3. Elizabeth Debicki in The Crown (series five, 2022)
Perhaps no other Diana actor conveys what Debicki does: Diana’s height. She was appreciably taller than Charles – so for their engagement photograph she had to stand on a lower step. (Prince Philip is said to have barked, on news of the engagement, that she would at least “breed some height into the family”.) Debicki is a naturally elegant, stylish performer who carries off the couture creations, and she brings to Diana something that is often forgotten: that touch of Spencerian aristocratic hauteur. Debicki became famous in the BBC’s The Night Manager for playing the abused wife of an arrogant entitled man. She brings something of the same energy here.

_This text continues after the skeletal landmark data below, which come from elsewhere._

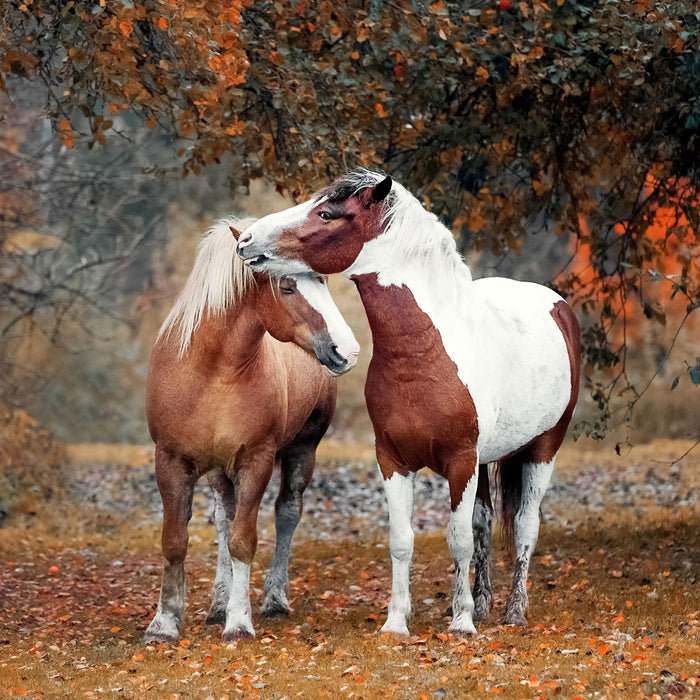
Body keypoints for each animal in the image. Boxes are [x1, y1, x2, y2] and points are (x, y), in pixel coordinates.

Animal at [144, 216, 358, 644]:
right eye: (288, 286)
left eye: (323, 281)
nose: (347, 351)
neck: (212, 372)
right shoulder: (172, 461)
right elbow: (176, 541)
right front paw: (164, 623)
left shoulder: (255, 461)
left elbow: (244, 541)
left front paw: (239, 622)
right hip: (219, 471)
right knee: (224, 519)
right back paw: (218, 603)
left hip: (302, 451)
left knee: (287, 513)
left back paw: (274, 600)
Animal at [238, 172, 584, 636]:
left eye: (326, 213)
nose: (247, 241)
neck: (423, 352)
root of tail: (556, 305)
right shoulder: (394, 461)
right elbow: (404, 540)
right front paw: (397, 622)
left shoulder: (460, 462)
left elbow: (458, 539)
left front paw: (461, 624)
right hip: (487, 461)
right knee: (485, 522)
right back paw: (484, 605)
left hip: (543, 450)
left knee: (527, 526)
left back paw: (514, 612)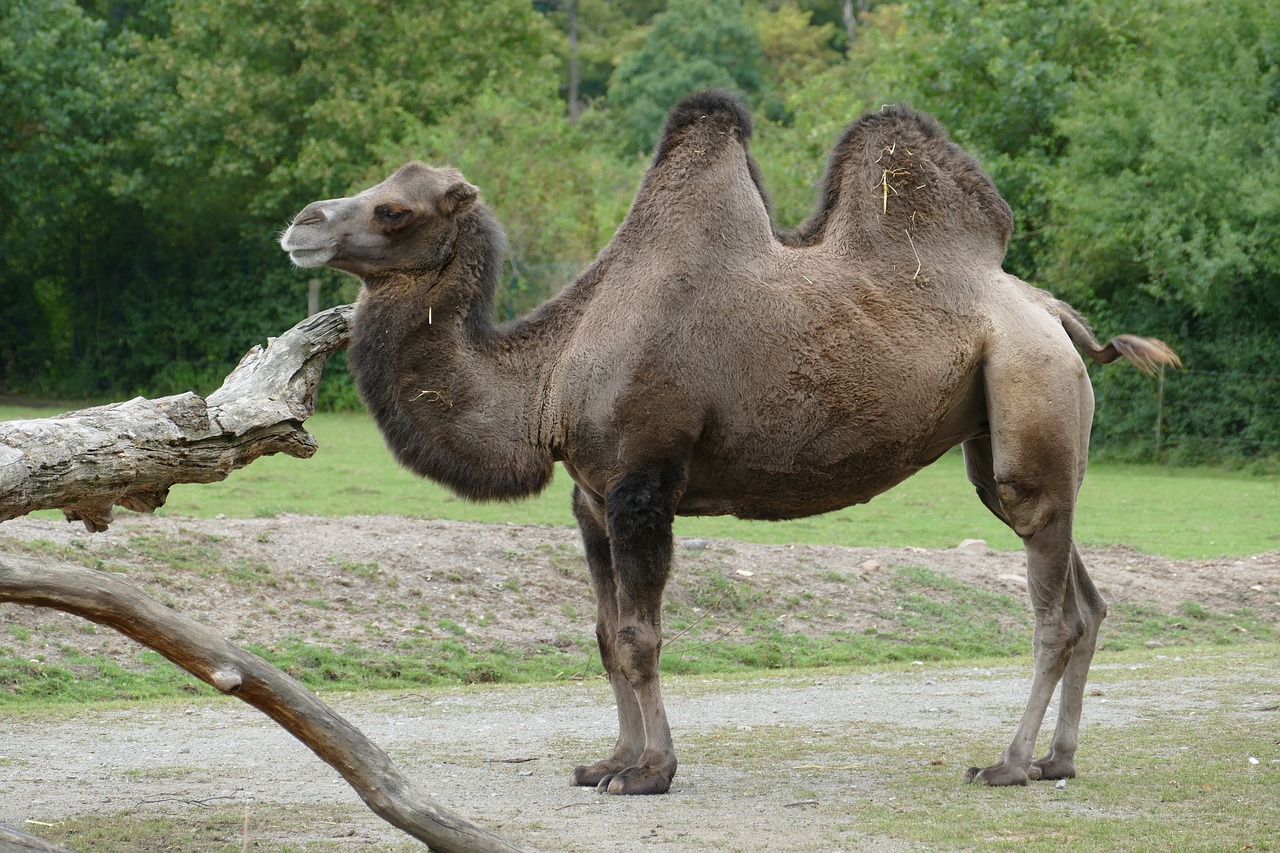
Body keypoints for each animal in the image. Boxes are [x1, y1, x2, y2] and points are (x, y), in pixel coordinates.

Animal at [280, 89, 1177, 794]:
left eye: (395, 208)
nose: (301, 223)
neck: (549, 374)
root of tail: (1058, 315)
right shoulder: (592, 496)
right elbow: (606, 635)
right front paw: (608, 760)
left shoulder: (645, 480)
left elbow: (640, 636)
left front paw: (649, 772)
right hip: (1004, 435)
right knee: (1082, 595)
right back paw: (1058, 759)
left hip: (1031, 391)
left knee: (1052, 608)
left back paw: (1009, 763)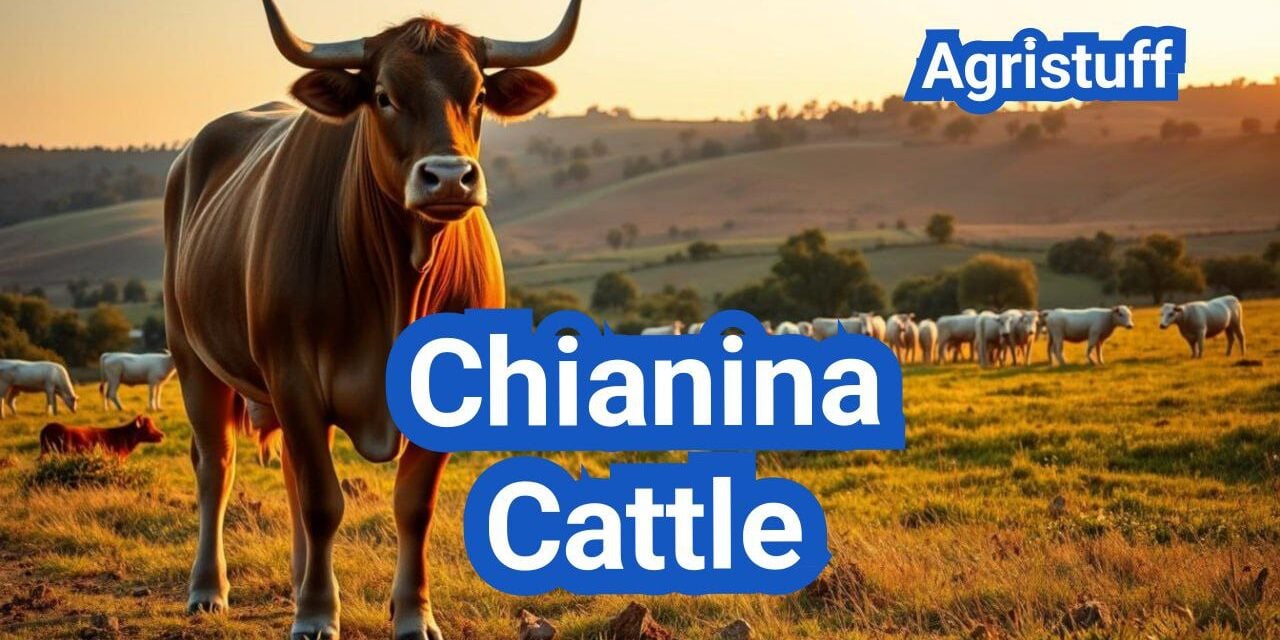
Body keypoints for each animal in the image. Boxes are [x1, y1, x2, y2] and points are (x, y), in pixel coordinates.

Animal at [163, 2, 582, 637]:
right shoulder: (294, 378)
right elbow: (323, 502)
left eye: (480, 93)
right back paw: (210, 588)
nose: (449, 177)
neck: (397, 286)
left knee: (286, 472)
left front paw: (412, 614)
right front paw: (317, 615)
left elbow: (413, 507)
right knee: (218, 466)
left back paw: (296, 580)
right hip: (193, 361)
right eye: (383, 95)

2. Kristen Stewart in Spencer (2021)
Stewart’s entertaining and studied impersonation of Diana in Pablo Larraín’s hallucinatory film, based on her final weekend at Sandringham in 1991, is undoubtedly the Diana performance with the most solemnly praised arthouse prestige. Stewart is good at Diana’s shoulder-shrugging convulsions of misery and protest. The movie exaggerates her unhappiness with black-comic stylings and flourishes – particularly when she dismisses a maid to be alone: “I want to masturbate …” The film is an amusing and preposterous contrivance, but one that takes itself very seriously as a work that elevates the Diana myth to the next level, though it is perhaps as naive as any other treatment.
1. Emma Corrin in The Crown (series four, 2020)
Whatever your views on The Crown, it was a humble streaming TV show and not a garlanded movie that gave us the best Diana. Corrin was stunningly good as the young princess, perhaps because this wasn’t a try-hard, awards-bait performance, just an utterly natural one – with all the Diana Spencer mannerisms – while at the same time eerily artificial. Corrin fitted the hairstyle and the clothes in a way no other actor has; it was almost like a seance. The scenes for the Australian tour, with Diana thrilled by the public success and yet mortified by Charles’s criticism, are brilliant, as is the portrayal of her growing sense that her rising celebrity prestige might come to outrank Charles’s fusty royalness. Corrin is the queen of the Dianas.